* Aim of the task *
In the rows that follow, take the lines starting at the line that contains "wanted the rotational" and ending at the line that contains "I read 6500; rpm", and write them out again with "tachometer" changed to "rev counter", leaving everything else the same and omitting the pictures.
┌─ Record extracts
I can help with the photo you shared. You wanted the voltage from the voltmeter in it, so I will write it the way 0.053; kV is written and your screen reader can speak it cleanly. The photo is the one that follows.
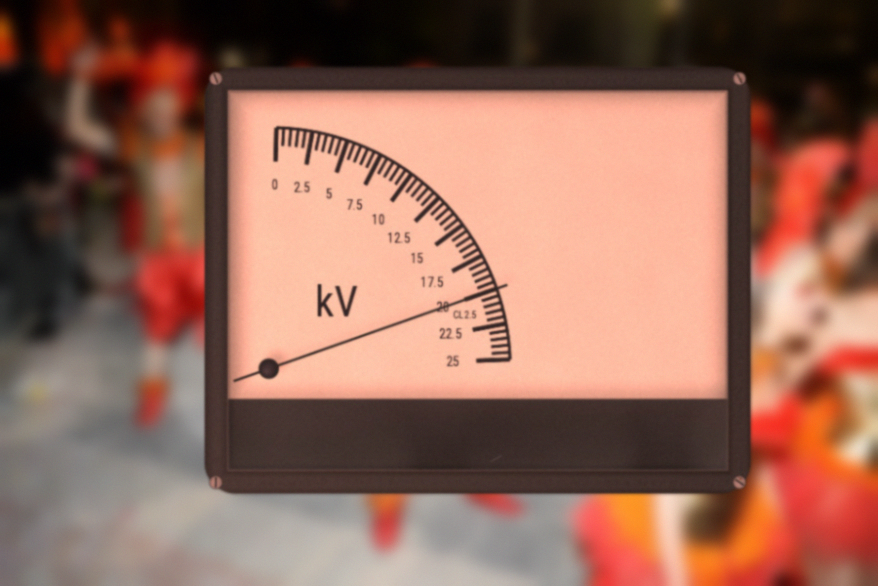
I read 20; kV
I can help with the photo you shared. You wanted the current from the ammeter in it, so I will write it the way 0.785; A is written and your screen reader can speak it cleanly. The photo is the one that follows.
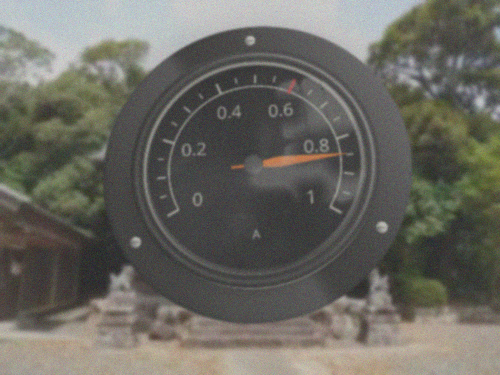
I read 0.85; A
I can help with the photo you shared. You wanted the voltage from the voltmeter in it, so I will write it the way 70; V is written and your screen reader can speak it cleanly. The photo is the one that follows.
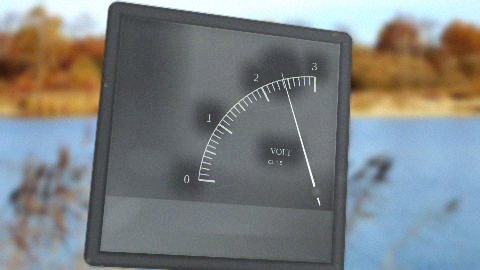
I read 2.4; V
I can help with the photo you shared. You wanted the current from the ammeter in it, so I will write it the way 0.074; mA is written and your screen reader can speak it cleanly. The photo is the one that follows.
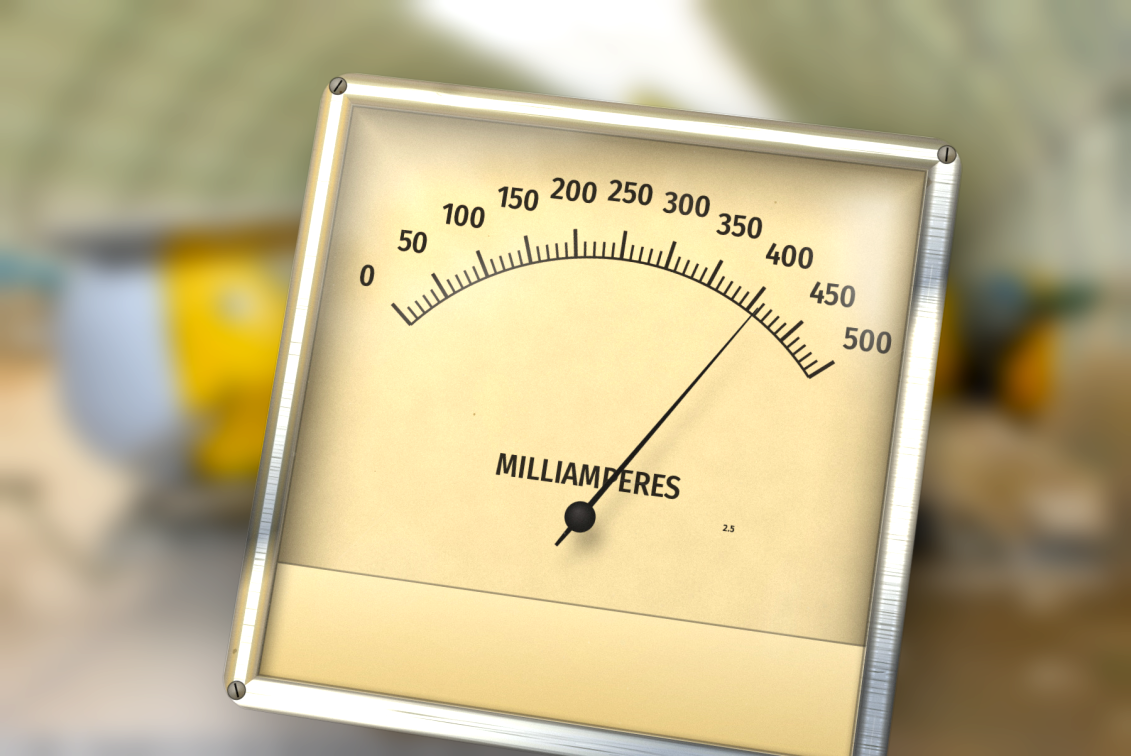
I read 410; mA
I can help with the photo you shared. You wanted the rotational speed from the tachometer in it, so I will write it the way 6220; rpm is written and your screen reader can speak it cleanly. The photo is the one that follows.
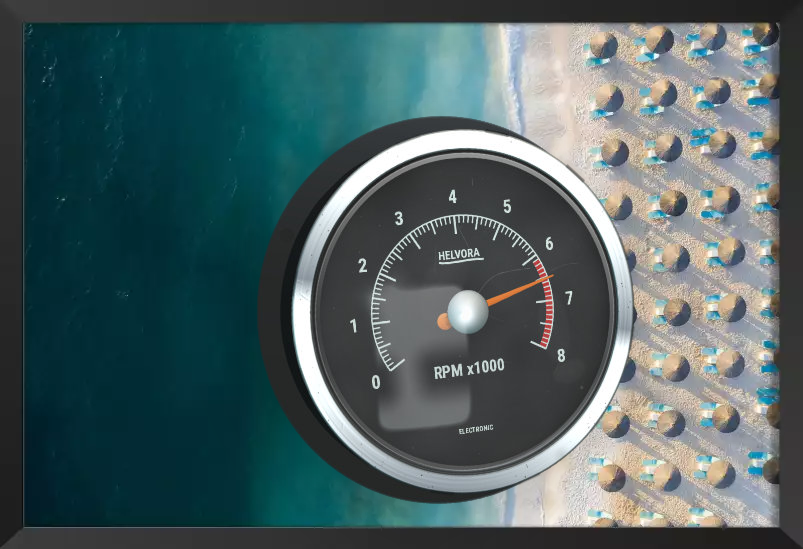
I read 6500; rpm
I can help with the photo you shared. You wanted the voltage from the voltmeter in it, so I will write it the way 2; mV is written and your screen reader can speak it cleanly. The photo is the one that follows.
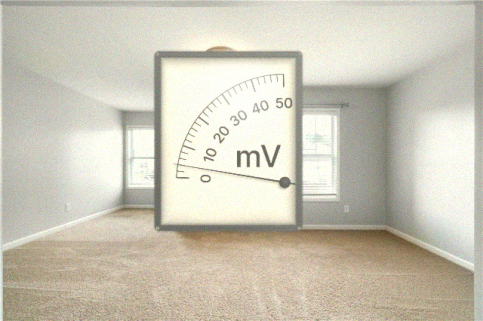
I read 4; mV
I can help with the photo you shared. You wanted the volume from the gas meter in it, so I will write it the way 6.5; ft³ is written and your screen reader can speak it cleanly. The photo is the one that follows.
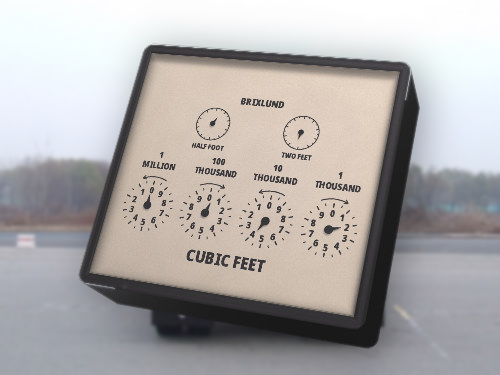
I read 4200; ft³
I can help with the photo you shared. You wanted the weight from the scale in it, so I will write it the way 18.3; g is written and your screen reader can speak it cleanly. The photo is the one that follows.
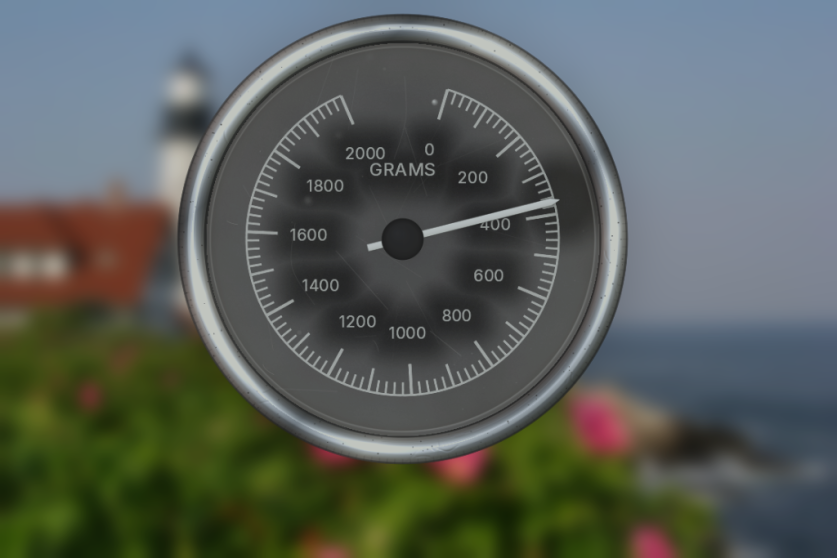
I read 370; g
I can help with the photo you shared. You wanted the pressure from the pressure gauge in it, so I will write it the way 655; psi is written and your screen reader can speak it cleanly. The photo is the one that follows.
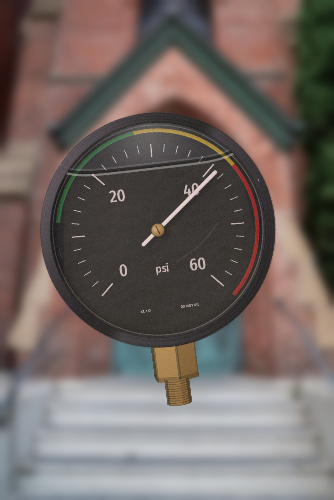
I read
└─
* Result of the exercise *
I can help with the photo you shared. You wanted the rotational speed from the rev counter in it, so I will write it the way 6220; rpm is written and your screen reader can speak it cleanly. The photo is the one that follows.
I read 6500; rpm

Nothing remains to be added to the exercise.